EXTRAIT FOURNI:
....

L’essai français multicentrique VACIMRA a comparé deux stratégies chez 249 adultes PR active (DAS28>3,2), naïfs de biothérapies et non vaccinés auparavant : démarrer le méthotrexate (≤15 mg/sem) en même temps que vaccin antipneumococcique (PCV13) (groupe immédiat, n=123) ou décaler d’un mois l’initiation du méthotrexate après PCV13 (groupe délai, n=126). Tous ont reçu PPSV23 deux mois après PCV13. Le critère principal, à 1 mois, était la proportion de répondeurs (≥×2 des IgG ou de l’activité opsonisante pour ≥3/5 sérotypes 1, 3, 5, 7F, 19A).
Selon les résultats publiés dans The Lancet Rheumatology, le décalage d’un mois du méthotrexate (corticothérapie de bridging autorisée jusqu’à 10 mg par jour de prednisone) augmente la probabilité de réponse, avec un RR 1,46 (IC à 95% 1,10–1,92 ; p=0,02) pour les IgG et 1,65 (1,25–2,19 ; p=0,01) pour l’opsonophagie, confirmant l’intérêt clinique d’un court report du DMARD.
Un bénéfice qui persiste, sans pénalité clinique
Au-delà du premier mois, la supériorité immunologique se maintient : à 12 mois, l’activité fonctionnelle des anticorps est significativement plus élevée pour 8/13 sérotypes dans le groupe délai. Les courbes de réponse demeurent à l’avantage de la stratégie « vaccine-first » à 3, 6 et 12 mois. Les sous-groupes suggèrent des réponses plus faibles chez les ≥65 ans et les formes plus actives, sans interaction défavorable avec le décalage du méthotrexate, qui bénéficie à tous.
Les doses cumulées de corticoïdes et la proportion de patients exposés secondairement à des DMARDs ciblés sont comparables entre bras, limitant les biais de traitement concomitant. Côté sécurité, sur 649 événements, 72 (11%) furent graves, fréquence similaire entre les groupes, avec un seul évènement indésirable grave lié au vaccin ; le contrôle de la PR (DAS28) est superposable tout au long du suivi. Ces données confirment qu’un mois sans méthotrexate au démarrage vaccinal ne se paie ni par une poussée évolutive de la PR, ni en termes de toxicité.

....

ÉNONCÉ: Recopiez le passage de l'extrait sur l'essai VACIMRA compris entre « Un bénéfice qui » et « bénéficie à tous. », ces deux bornes incluses. Les items qui suivent forment un matériau distinct de l'extrait.

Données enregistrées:
....

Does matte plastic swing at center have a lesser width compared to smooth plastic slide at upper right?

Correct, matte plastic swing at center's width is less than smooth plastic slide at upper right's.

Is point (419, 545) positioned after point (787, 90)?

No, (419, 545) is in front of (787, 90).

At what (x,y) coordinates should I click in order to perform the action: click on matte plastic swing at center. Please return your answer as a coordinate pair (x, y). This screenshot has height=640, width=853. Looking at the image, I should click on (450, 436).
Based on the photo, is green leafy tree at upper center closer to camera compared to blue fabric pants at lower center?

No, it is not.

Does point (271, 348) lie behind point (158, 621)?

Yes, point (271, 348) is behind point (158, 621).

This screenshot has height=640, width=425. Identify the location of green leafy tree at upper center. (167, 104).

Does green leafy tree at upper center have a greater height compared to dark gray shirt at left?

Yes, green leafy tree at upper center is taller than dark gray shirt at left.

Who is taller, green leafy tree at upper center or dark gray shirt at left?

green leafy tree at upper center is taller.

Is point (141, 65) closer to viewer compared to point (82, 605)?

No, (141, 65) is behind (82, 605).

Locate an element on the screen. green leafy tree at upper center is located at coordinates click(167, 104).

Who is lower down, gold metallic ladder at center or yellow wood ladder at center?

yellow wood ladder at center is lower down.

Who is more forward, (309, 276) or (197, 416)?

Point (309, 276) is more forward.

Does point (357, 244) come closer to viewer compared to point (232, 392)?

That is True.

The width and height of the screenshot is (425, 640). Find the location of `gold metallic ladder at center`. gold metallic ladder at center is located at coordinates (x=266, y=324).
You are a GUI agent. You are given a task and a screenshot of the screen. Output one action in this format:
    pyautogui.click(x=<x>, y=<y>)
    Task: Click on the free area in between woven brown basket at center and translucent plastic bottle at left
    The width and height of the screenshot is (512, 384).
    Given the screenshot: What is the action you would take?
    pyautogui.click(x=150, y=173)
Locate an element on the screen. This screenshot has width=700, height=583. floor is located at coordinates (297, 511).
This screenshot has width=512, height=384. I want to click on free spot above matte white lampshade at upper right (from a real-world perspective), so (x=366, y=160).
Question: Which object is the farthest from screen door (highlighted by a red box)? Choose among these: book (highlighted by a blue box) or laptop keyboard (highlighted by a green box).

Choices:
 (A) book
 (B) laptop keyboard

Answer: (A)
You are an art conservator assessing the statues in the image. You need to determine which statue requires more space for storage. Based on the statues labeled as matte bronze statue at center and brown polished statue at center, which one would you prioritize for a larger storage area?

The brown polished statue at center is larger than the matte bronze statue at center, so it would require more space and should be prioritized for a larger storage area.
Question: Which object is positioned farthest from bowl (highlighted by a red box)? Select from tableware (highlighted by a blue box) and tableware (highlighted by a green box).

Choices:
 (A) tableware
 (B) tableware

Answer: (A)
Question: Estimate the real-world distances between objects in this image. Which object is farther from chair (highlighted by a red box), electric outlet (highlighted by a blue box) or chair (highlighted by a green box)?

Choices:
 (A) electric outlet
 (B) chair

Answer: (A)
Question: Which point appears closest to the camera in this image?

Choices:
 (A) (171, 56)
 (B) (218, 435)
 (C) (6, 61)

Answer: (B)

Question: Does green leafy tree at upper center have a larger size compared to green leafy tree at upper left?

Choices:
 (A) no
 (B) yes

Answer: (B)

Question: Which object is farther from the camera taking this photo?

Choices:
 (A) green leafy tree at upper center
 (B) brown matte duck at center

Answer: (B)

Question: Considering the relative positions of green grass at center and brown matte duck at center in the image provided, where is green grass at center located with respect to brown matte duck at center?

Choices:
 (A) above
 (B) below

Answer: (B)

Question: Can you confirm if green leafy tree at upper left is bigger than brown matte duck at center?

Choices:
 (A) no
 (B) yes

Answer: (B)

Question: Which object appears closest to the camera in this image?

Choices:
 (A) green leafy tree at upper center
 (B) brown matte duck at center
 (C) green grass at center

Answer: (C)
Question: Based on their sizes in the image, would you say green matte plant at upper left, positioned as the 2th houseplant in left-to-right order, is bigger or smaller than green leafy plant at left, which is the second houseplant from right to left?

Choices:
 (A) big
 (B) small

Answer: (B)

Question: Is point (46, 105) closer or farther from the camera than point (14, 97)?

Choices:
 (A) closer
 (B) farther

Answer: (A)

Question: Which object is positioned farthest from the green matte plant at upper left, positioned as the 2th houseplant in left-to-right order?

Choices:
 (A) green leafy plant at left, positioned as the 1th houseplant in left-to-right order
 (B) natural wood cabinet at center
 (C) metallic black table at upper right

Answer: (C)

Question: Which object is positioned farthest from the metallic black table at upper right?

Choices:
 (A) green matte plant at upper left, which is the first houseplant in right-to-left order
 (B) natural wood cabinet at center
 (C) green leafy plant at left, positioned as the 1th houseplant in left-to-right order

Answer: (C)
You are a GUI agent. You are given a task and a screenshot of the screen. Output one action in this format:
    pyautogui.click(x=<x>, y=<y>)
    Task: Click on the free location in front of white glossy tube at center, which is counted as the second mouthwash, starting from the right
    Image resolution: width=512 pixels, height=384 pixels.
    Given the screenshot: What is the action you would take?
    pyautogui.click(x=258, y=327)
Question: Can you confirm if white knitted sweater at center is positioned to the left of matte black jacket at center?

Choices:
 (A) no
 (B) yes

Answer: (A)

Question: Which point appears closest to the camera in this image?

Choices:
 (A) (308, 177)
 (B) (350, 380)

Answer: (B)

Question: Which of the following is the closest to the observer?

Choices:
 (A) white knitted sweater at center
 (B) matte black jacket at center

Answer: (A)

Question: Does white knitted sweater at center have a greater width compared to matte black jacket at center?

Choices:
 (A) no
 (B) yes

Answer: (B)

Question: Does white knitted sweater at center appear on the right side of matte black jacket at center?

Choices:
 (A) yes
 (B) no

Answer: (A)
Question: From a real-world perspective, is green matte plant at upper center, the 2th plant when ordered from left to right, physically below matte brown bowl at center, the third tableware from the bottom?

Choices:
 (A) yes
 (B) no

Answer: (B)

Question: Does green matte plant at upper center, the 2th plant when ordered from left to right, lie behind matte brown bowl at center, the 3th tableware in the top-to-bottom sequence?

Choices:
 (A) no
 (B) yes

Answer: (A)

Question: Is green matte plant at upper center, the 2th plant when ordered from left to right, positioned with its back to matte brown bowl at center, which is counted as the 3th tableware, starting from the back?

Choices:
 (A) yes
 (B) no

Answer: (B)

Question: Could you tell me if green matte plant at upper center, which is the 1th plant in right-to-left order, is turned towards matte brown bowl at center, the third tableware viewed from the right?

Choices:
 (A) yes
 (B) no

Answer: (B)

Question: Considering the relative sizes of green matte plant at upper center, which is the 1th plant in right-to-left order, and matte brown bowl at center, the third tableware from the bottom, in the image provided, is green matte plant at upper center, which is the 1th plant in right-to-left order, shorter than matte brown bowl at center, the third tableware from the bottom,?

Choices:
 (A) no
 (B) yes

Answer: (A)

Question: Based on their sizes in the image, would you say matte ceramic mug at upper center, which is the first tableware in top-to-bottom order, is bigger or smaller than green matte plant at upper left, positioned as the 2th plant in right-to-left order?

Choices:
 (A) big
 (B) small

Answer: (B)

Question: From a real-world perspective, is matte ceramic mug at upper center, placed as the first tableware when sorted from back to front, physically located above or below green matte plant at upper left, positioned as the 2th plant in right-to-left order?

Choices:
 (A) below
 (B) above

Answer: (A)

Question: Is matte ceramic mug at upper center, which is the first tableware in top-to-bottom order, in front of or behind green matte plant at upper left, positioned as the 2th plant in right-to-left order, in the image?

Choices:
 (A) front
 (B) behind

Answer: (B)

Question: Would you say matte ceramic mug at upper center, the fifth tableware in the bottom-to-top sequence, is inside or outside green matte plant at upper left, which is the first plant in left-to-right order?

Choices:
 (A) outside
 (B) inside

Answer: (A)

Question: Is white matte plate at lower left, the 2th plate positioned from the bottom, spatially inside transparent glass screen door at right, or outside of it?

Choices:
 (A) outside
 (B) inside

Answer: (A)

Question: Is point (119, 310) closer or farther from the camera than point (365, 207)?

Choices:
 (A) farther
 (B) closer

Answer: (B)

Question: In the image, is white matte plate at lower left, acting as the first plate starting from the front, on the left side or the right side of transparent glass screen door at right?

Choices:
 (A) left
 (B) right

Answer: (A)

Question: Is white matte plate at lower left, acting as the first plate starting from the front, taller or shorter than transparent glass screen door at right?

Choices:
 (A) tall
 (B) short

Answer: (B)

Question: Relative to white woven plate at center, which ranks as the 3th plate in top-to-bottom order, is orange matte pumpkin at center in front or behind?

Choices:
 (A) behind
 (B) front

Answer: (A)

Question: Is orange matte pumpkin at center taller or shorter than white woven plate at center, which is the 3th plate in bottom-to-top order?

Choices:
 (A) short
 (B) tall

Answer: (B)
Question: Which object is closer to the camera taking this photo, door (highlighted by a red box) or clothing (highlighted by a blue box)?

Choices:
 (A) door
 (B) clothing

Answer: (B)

....

ZONE DE RÉPONSE:
Un bénéfice qui persiste, sans pénalité clinique
Au-delà du premier mois, la supériorité immunologique se maintient : à 12 mois, l’activité fonctionnelle des anticorps est significativement plus élevée pour 8/13 sérotypes dans le groupe délai. Les courbes de réponse demeurent à l’avantage de la stratégie « vaccine-first » à 3, 6 et 12 mois. Les sous-groupes suggèrent des réponses plus faibles chez les ≥65 ans et les formes plus actives, sans interaction défavorable avec le décalage du méthotrexate, qui bénéficie à tous.